偶尔喝水时,薄唇上沾染了点点光亮,看起来就很软。
陆难看了他好一会儿,直到对方放下餐具,男人才挪开视线,扫了一眼桌上的餐点。
他问:“你现在不喜欢吃甜的?”
桌上甜食剩了大半,基本没怎么动过。
林与鹤没想到男人还会关注自己吃什么,他摇摇头:“不是不喜欢,只是甜口吃得少。”
陆难没说话。
但林与鹤总觉得他似乎有话要说。
特别是刚刚那句提问,林与鹤越想越觉得奇怪……为什么要加一个“现在”?
难不成陆先生知道他以前喜欢甜食?
不过男人到底也没说什么,只问:“几点门禁?”
林与鹤:“十一点。

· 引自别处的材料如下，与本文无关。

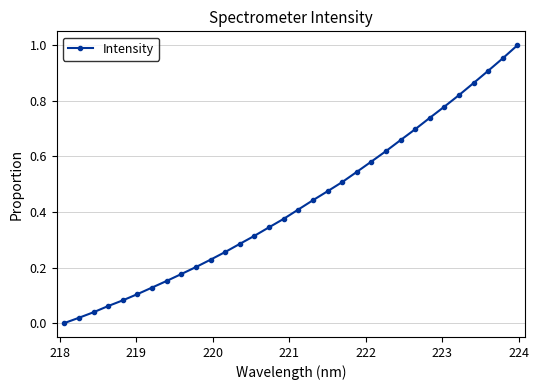

How many values exceed 0?

31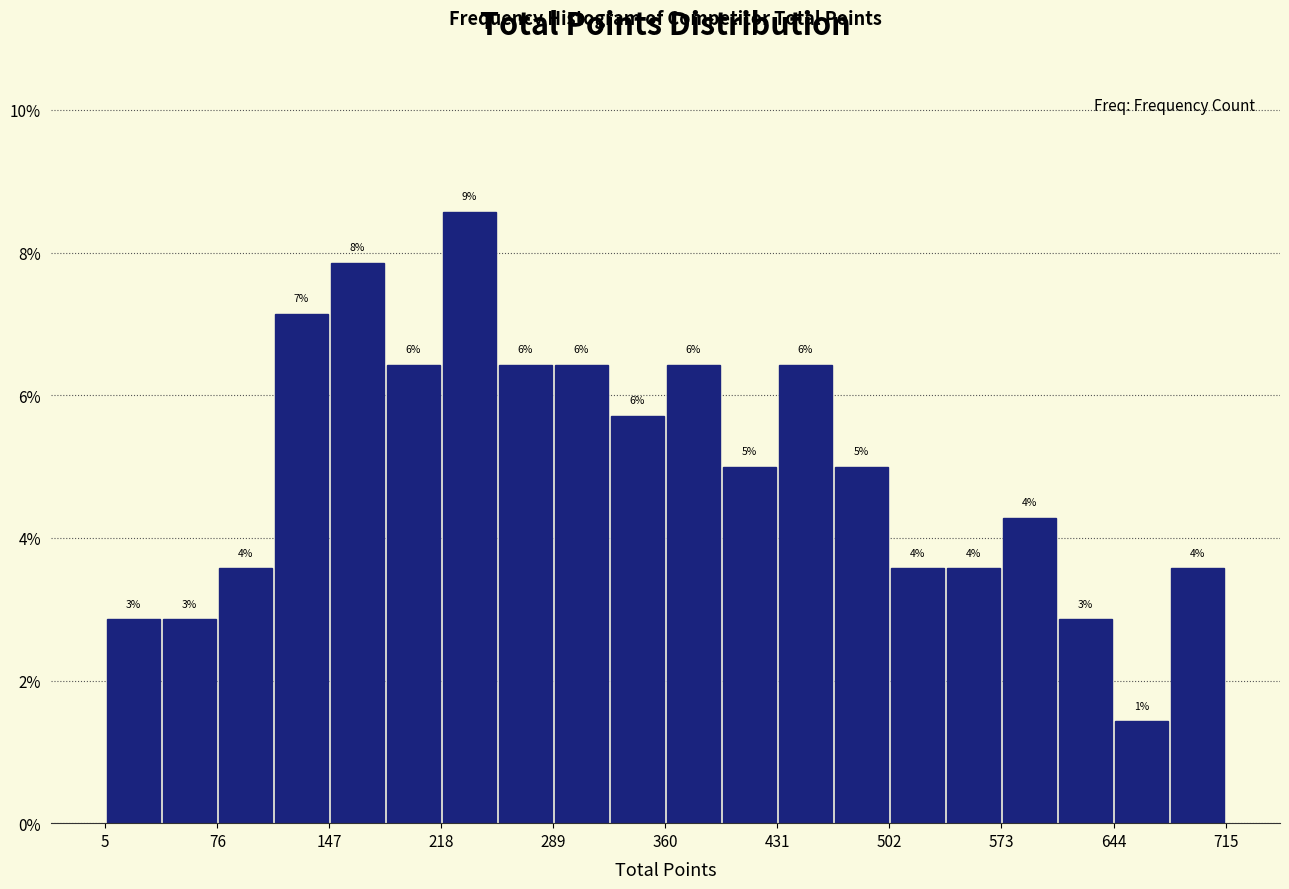

Read against the x-axis, roughly where is the centre of the tallest bar?

240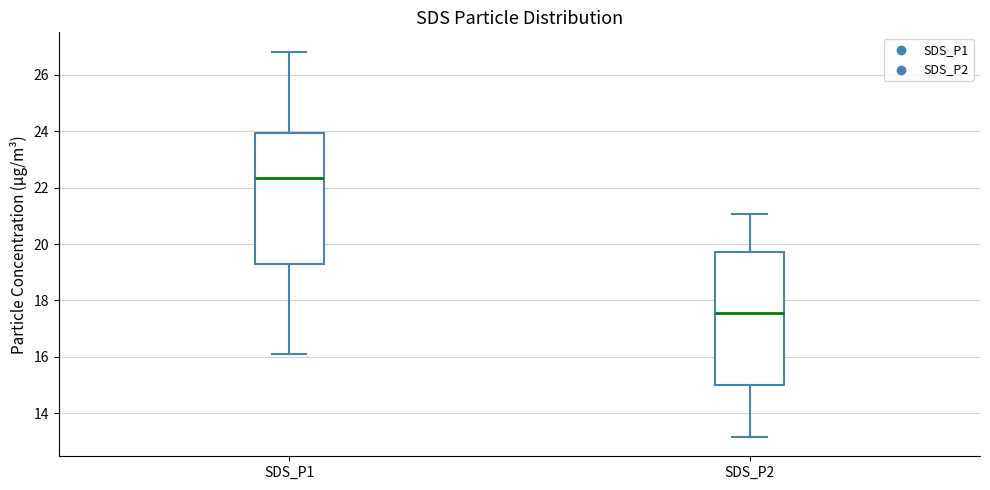

Reading left to right, transcribe this box plot: for each box, give where its median line is, the range the box spans, and where its two whiskers end, as read against the y-axis. The values are not printed on the chart, so give them approximately, as read against the axis.

SDS_P1: median 22.4, box 19.2 to 24.0, whiskers 16.2 to 26.8
SDS_P2: median 17.6, box 15.0 to 19.8, whiskers 13.2 to 21.0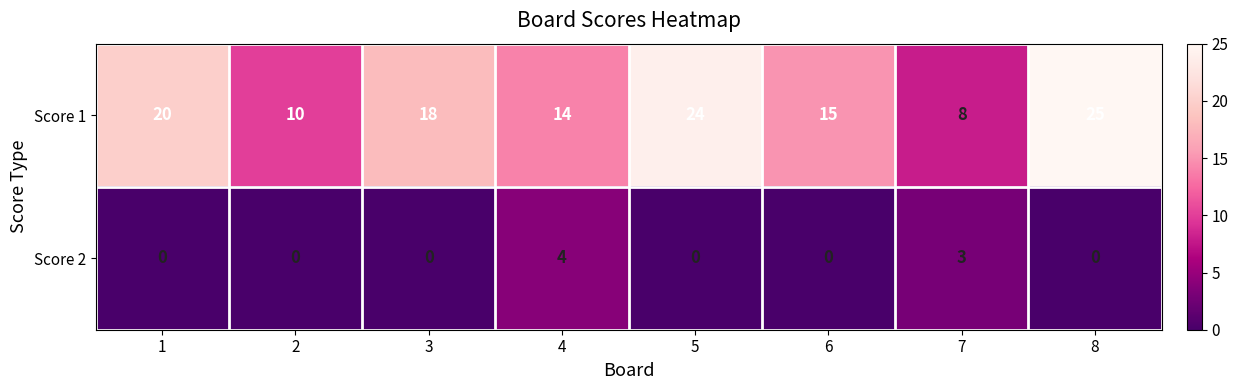

What is the difference between the maximum and second lowest values in the Score 1 series?

15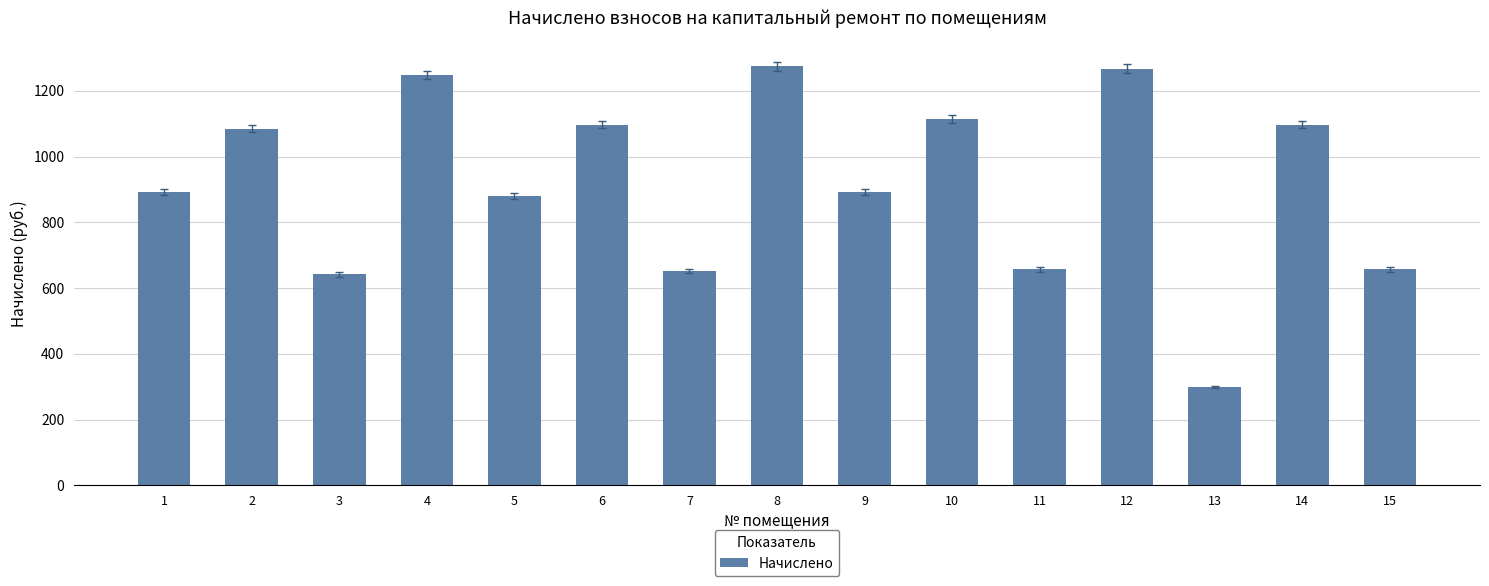

What is the minimum value shown in the chart?

299.5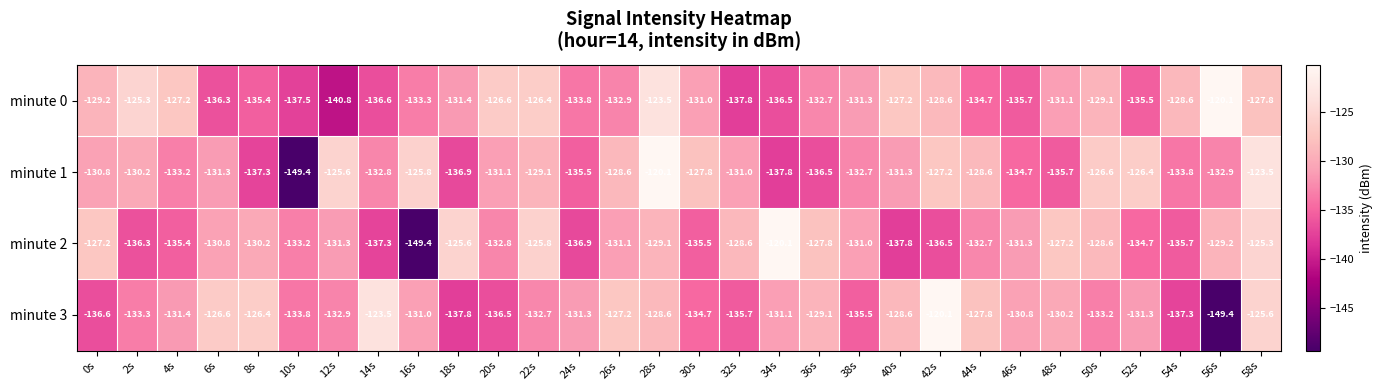

At which category is the sum across all series the highest?

28s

”
之前等陆先生花了不少时间,现在已经九点多了,从国金回学校还要将近一个小时。算一算,其实也不剩什么时间了。
陆难继续问:“这周你什么时间有空?”
林与鹤其实一整周都没空,医学生课多,临近期中本来就复习紧张,他周末还有双学位的课要上,哪天都不空闲。
但他在陆难面前肯定不能这么说,况且男人比他忙得多。
他干脆道:“我都可以。”
陆难“嗯”了一声,又道:“下个月订婚的事,你知道么?”
林与鹤点头:“我知道。”
陆难问:“有什么要求吗。”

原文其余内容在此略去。